- DESCRIPTION OF THE TASK: There is material below. Print exactly the lines starting at the line with "Document page, 1241x1754 pixels." and ending at the line with "For every layout", ends included, and no others.

- AVAILABLE RECORDS:
▬▬▬▬▬▬▬▬▬▬
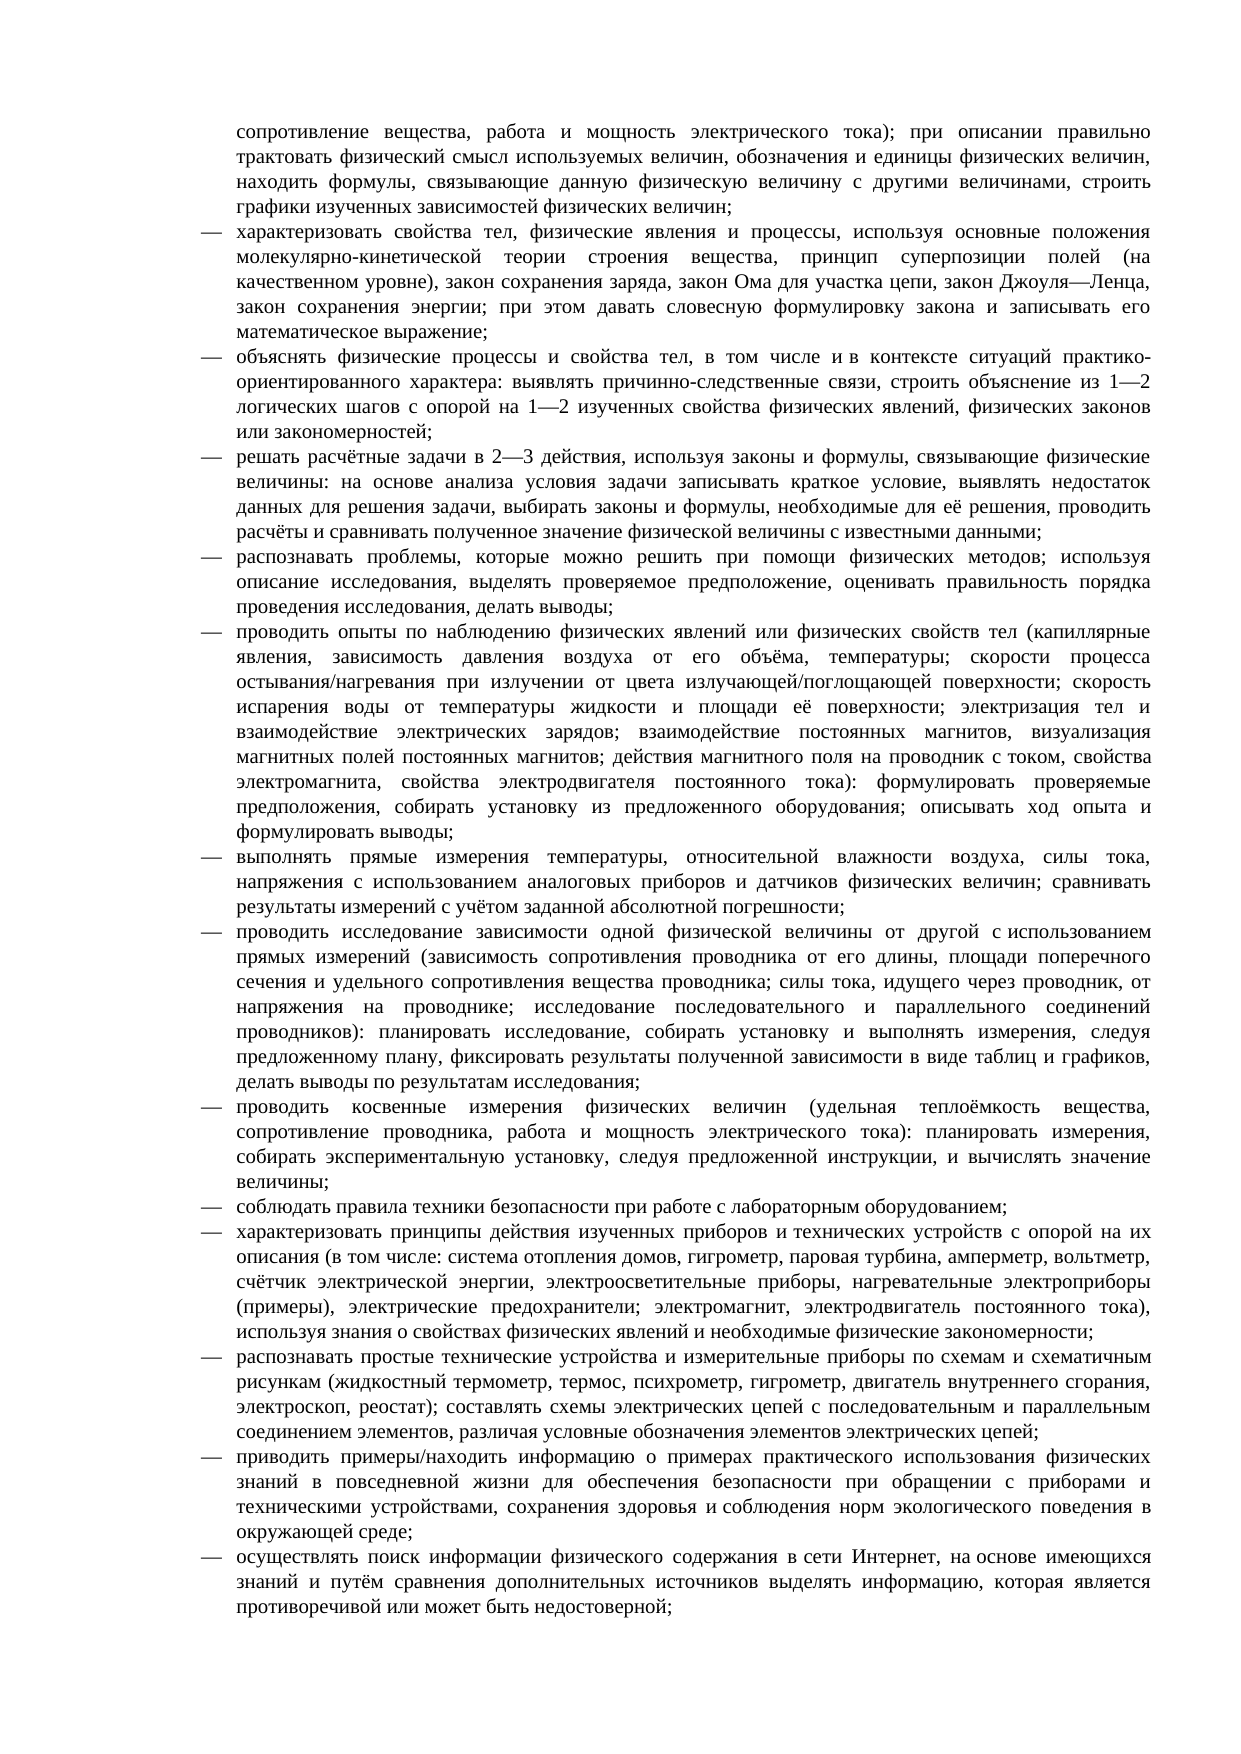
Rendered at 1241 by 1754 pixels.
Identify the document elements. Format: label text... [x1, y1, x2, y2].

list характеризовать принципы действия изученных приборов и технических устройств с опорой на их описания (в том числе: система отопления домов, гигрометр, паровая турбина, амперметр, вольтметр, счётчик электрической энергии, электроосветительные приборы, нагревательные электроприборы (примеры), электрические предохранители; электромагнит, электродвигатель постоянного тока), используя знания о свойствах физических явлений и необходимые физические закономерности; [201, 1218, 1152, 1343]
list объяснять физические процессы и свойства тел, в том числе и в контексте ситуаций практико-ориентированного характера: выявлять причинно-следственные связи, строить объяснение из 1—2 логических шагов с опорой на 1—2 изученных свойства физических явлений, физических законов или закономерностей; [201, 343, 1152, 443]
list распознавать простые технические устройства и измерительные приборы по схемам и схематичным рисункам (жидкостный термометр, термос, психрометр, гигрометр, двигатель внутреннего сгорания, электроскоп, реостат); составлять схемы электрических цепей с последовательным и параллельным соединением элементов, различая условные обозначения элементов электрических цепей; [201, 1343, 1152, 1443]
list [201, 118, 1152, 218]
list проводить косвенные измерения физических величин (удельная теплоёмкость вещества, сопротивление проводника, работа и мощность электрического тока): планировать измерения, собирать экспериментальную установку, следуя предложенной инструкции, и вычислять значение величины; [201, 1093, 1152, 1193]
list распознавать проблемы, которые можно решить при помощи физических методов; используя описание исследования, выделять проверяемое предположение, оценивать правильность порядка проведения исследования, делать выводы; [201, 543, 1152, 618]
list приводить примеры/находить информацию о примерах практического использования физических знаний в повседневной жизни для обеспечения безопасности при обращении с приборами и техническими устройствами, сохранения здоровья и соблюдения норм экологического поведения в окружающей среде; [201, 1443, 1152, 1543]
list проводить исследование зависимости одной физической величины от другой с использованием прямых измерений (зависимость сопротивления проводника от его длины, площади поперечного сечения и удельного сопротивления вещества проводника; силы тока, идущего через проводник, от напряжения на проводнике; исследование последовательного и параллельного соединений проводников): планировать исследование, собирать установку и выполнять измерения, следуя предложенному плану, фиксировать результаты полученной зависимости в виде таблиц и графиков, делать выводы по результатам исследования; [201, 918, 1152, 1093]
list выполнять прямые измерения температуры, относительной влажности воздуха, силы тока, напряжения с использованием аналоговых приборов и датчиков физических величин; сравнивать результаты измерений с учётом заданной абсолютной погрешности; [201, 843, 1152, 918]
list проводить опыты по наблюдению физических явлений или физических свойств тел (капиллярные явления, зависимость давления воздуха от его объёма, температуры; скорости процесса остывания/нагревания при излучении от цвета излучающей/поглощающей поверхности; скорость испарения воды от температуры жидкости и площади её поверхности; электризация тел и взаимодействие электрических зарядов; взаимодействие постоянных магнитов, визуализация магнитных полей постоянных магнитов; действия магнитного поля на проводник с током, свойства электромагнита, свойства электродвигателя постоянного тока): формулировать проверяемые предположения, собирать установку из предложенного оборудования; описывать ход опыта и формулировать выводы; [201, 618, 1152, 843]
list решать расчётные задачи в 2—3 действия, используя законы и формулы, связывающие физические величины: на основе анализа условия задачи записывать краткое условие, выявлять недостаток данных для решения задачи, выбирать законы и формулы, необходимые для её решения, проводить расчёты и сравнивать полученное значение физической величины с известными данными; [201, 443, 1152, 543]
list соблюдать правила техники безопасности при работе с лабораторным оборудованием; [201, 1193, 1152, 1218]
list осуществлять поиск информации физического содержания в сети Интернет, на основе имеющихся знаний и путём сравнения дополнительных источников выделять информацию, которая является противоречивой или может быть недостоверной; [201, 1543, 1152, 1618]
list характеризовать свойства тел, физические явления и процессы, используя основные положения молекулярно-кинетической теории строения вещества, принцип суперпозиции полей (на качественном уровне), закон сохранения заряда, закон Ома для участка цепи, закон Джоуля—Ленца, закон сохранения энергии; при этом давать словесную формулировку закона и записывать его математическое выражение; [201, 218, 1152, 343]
▬▬▬▬▬▬▬▬▬▬
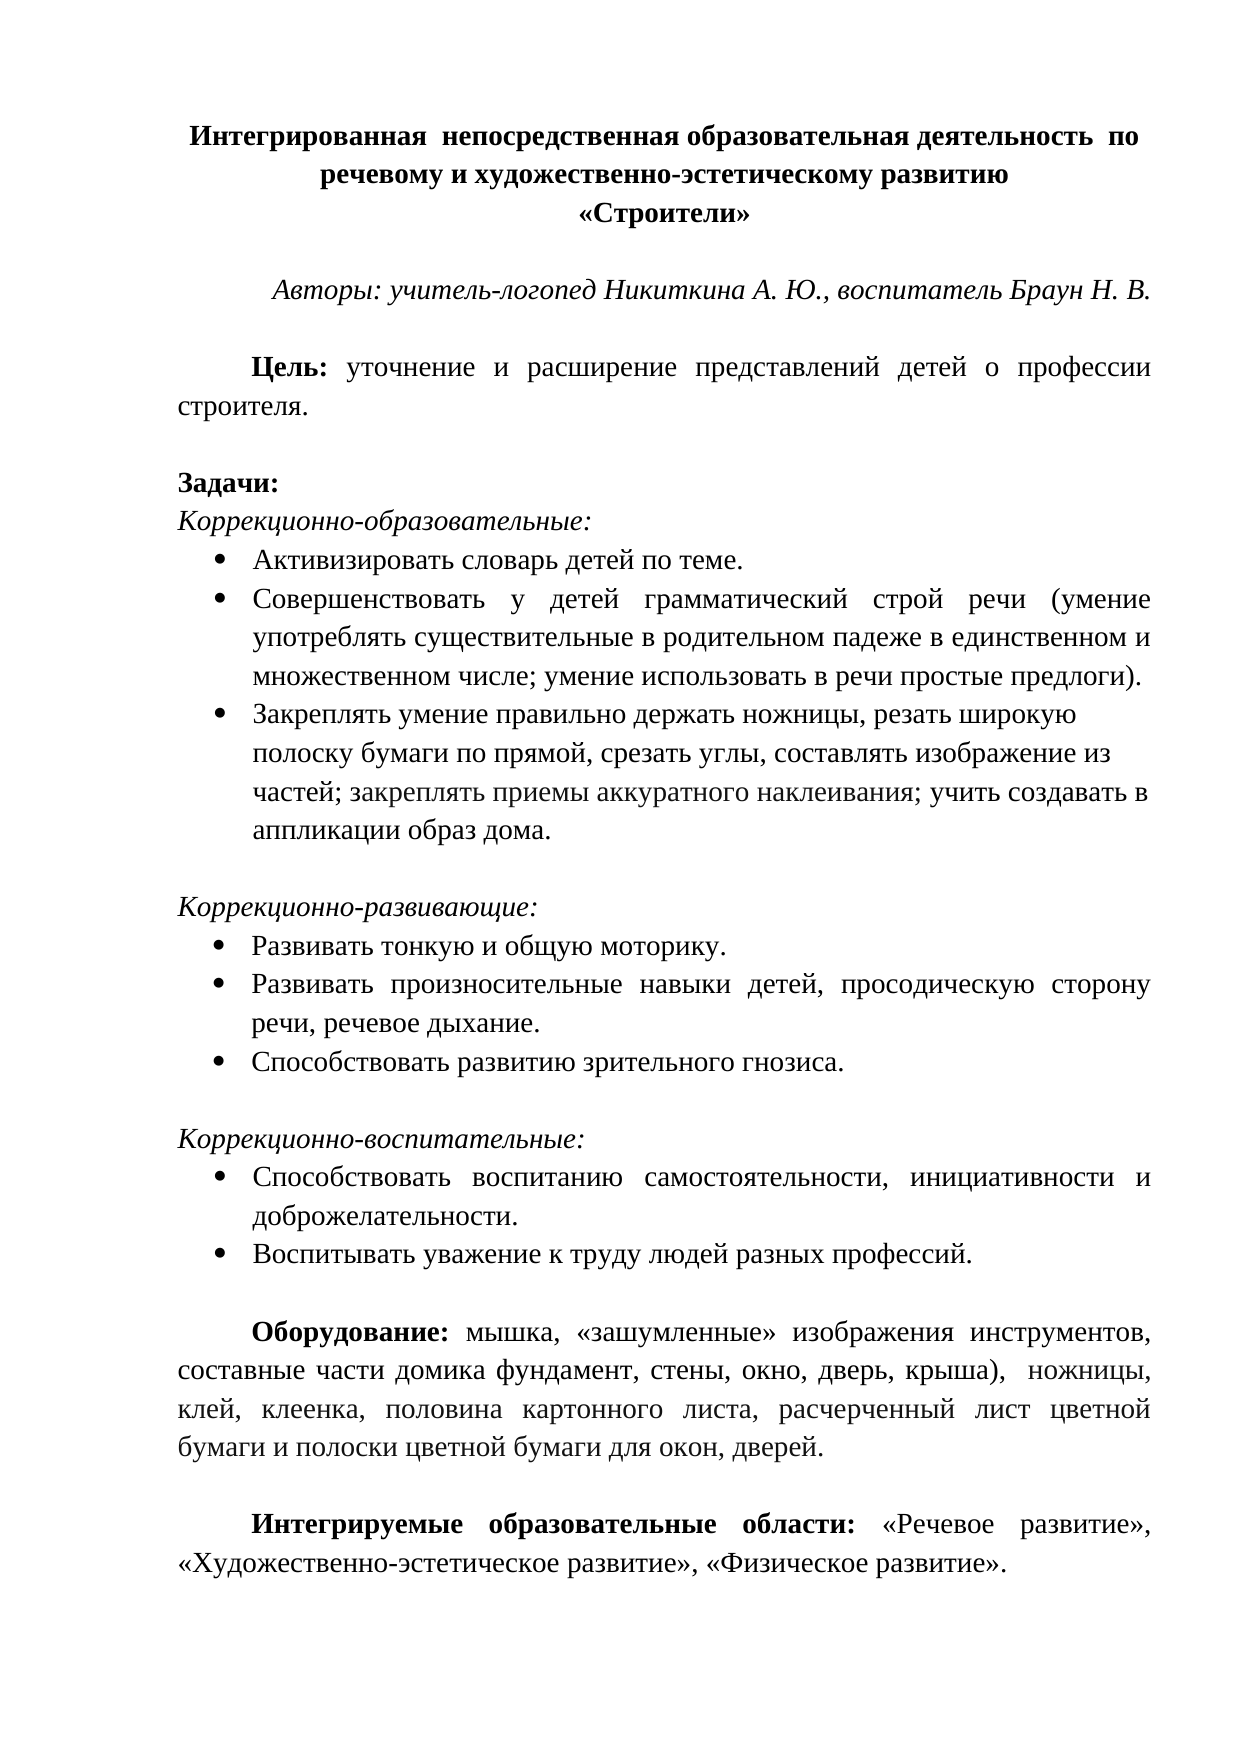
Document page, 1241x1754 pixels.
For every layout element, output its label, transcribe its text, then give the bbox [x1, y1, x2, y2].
▬▬▬▬▬▬▬▬▬▬
- EXERCISE SOLUTION:
Document page, 1241x1754 pixels.
For every layout element, output its label, transcribe its text, then give the bbox [x1, y1, x2, y2].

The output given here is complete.